Northern Lights tile which came out of the kiln last week

STUDIO: Yesterday, I picked up finished tiles from the arts centre. Very pleased with the Northern Lights tiles. Each one is different and I no longer wonder how I am going to achieve the effect I want. Also, the black glaze is translucent enough to delineate trees and ground and the aurora looks real. Yippee! On another note, I wasn’t happy at all with the escutcheons. It would have been better had I not applied the results of my last glaze sample to the lot, as the glaze bled terribly. Back to the drawing board. Last night, I researched underglaze pencils, Choxils, and underglaze pens. I’ve used underglaze pencils before but it’s been years… That or underglaze watercolorsAmaco offers them, as does Duncan and Chrysanthos, Minnesota and Spectrum, a Canadian company. There are many other companies, too… I will also read Robin Hopper’s article entitled “Drawn to Surface: How to Make and Use Underglaze Pencils, Crayons, Pens, and Trailers.” I’ll talk with my Open Studio colleague, Nan, too, as she’s been using Amaco watercolor underglazes and is our Underglaze Queen.
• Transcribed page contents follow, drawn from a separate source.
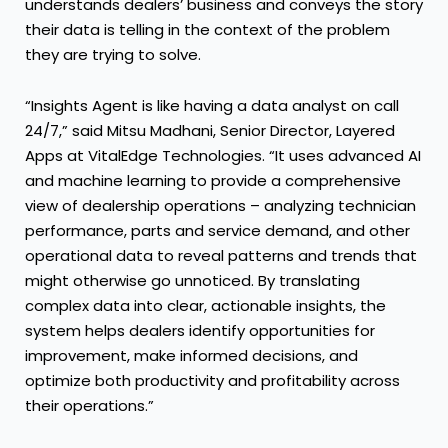
understands dealers’ business and conveys the story
their data is telling in the context of the problem
they are trying to solve.
“Insights Agent is like having a data analyst on call
24/7,” said Mitsu Madhani, Senior Director, Layered
Apps at VitalEdge Technologies. “It uses advanced AI
and machine learning to provide a comprehensive
view of dealership operations – analyzing technician
performance, parts and service demand, and other
operational data to reveal patterns and trends that
might otherwise go unnoticed. By translating
complex data into clear, actionable insights, the
system helps dealers identify opportunities for
improvement, make informed decisions, and
optimize both productivity and profitability across
their operations.”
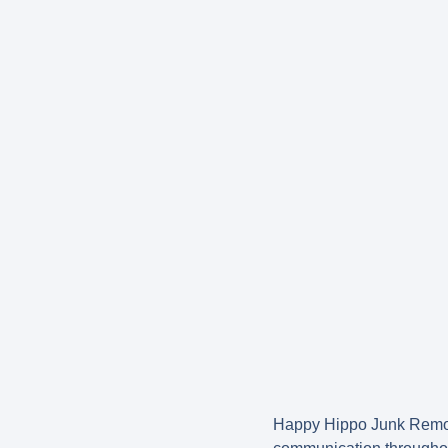
Happy Hippo Junk Remova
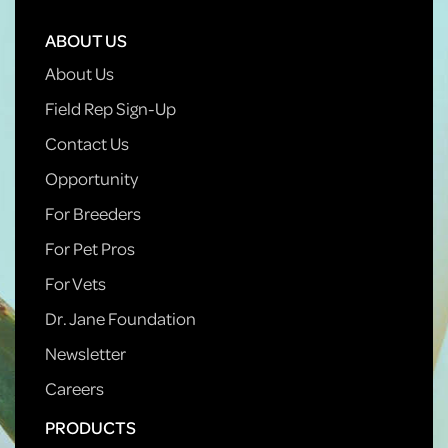
ABOUT US
About Us
Field Rep Sign-Up
Contact Us
Opportunity
For Breeders
For Pet Pros
For Vets
Dr. Jane Foundation
Newsletter
Careers
PRODUCTS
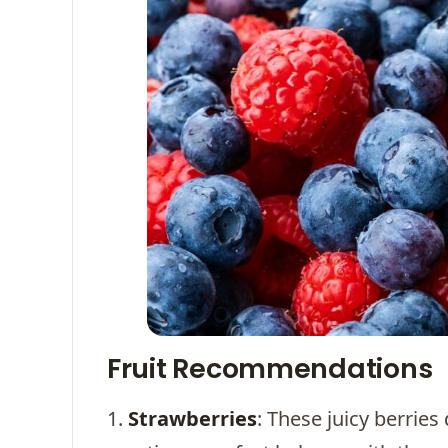
Fruit Recommendations
1.
Strawberries
: These juicy berries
I believe the answer to my escutcheon tile ‘problem’ can be addressed with these specialty products and my goal is to find a ‘look’ I can replicate successfully. I originally wanted a watercolor brush stroke effect…. My budget is a factor, too, as I can’t order them all. Wouldn’t that be heavenly? Over the holidays the centre closes, so I want to lay the groundwork for projects before that time and have much to do this week. Does that sound familiar (smile)?